Directions: Can you copy every line of the entries below, character for character, without changing or leaving out anything?
⟨
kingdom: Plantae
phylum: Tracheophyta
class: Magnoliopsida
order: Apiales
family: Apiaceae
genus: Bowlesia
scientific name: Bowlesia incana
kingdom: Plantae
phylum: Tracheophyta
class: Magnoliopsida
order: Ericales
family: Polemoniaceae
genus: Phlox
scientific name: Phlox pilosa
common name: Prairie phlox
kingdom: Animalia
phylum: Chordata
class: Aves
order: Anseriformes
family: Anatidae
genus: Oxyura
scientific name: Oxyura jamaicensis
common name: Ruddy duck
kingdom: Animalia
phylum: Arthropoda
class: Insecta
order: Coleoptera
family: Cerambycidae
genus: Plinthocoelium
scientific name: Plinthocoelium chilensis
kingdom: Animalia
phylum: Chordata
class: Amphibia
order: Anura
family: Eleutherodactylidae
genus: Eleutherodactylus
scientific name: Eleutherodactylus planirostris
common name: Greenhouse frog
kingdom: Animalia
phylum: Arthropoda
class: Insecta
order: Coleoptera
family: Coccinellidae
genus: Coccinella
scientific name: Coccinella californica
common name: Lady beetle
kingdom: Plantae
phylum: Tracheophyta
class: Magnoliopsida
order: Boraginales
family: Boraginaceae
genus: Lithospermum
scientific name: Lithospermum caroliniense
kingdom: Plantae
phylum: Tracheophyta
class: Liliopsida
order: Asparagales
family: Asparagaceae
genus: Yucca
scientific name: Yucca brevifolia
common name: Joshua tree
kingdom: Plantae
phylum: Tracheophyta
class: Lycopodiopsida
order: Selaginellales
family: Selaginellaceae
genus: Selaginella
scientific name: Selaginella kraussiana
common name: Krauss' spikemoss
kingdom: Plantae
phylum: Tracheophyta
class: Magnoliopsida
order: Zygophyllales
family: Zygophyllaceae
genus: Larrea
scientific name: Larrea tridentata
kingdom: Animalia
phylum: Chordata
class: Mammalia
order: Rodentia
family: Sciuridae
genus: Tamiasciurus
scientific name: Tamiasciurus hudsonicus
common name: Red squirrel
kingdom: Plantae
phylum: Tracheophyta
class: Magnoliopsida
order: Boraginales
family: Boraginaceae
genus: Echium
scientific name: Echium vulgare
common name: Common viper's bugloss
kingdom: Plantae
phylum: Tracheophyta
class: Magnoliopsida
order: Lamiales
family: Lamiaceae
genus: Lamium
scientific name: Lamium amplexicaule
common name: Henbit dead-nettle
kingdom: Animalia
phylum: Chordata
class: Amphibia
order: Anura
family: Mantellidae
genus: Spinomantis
⟩
Exercise result:
kingdom: Plantae
phylum: Tracheophyta
class: Magnoliopsida
order: Apiales
family: Apiaceae
genus: Bowlesia
scientific name: Bowlesia incana
kingdom: Plantae
phylum: Tracheophyta
class: Magnoliopsida
order: Ericales
family: Polemoniaceae
genus: Phlox
scientific name: Phlox pilosa
common name: Prairie phlox
kingdom: Animalia
phylum: Chordata
class: Aves
order: Anseriformes
family: Anatidae
genus: Oxyura
scientific name: Oxyura jamaicensis
common name: Ruddy duck
kingdom: Animalia
phylum: Arthropoda
class: Insecta
order: Coleoptera
family: Cerambycidae
genus: Plinthocoelium
scientific name: Plinthocoelium chilensis
kingdom: Animalia
phylum: Chordata
class: Amphibia
order: Anura
family: Eleutherodactylidae
genus: Eleutherodactylus
scientific name: Eleutherodactylus planirostris
common name: Greenhouse frog
kingdom: Animalia
phylum: Arthropoda
class: Insecta
order: Coleoptera
family: Coccinellidae
genus: Coccinella
scientific name: Coccinella californica
common name: Lady beetle
kingdom: Plantae
phylum: Tracheophyta
class: Magnoliopsida
order: Boraginales
family: Boraginaceae
genus: Lithospermum
scientific name: Lithospermum caroliniense
kingdom: Plantae
phylum: Tracheophyta
class: Liliopsida
order: Asparagales
family: Asparagaceae
genus: Yucca
scientific name: Yucca brevifolia
common name: Joshua tree
kingdom: Plantae
phylum: Tracheophyta
class: Lycopodiopsida
order: Selaginellales
family: Selaginellaceae
genus: Selaginella
scientific name: Selaginella kraussiana
common name: Krauss' spikemoss
kingdom: Plantae
phylum: Tracheophyta
class: Magnoliopsida
order: Zygophyllales
family: Zygophyllaceae
genus: Larrea
scientific name: Larrea tridentata
kingdom: Animalia
phylum: Chordata
class: Mammalia
order: Rodentia
family: Sciuridae
genus: Tamiasciurus
scientific name: Tamiasciurus hudsonicus
common name: Red squirrel
kingdom: Plantae
phylum: Tracheophyta
class: Magnoliopsida
order: Boraginales
family: Boraginaceae
genus: Echium
scientific name: Echium vulgare
common name: Common viper's bugloss
kingdom: Plantae
phylum: Tracheophyta
class: Magnoliopsida
order: Lamiales
family: Lamiaceae
genus: Lamium
scientific name: Lamium amplexicaule
common name: Henbit dead-nettle
kingdom: Animalia
phylum: Chordata
class: Amphibia
order: Anura
family: Mantellidae
genus: Spinomantis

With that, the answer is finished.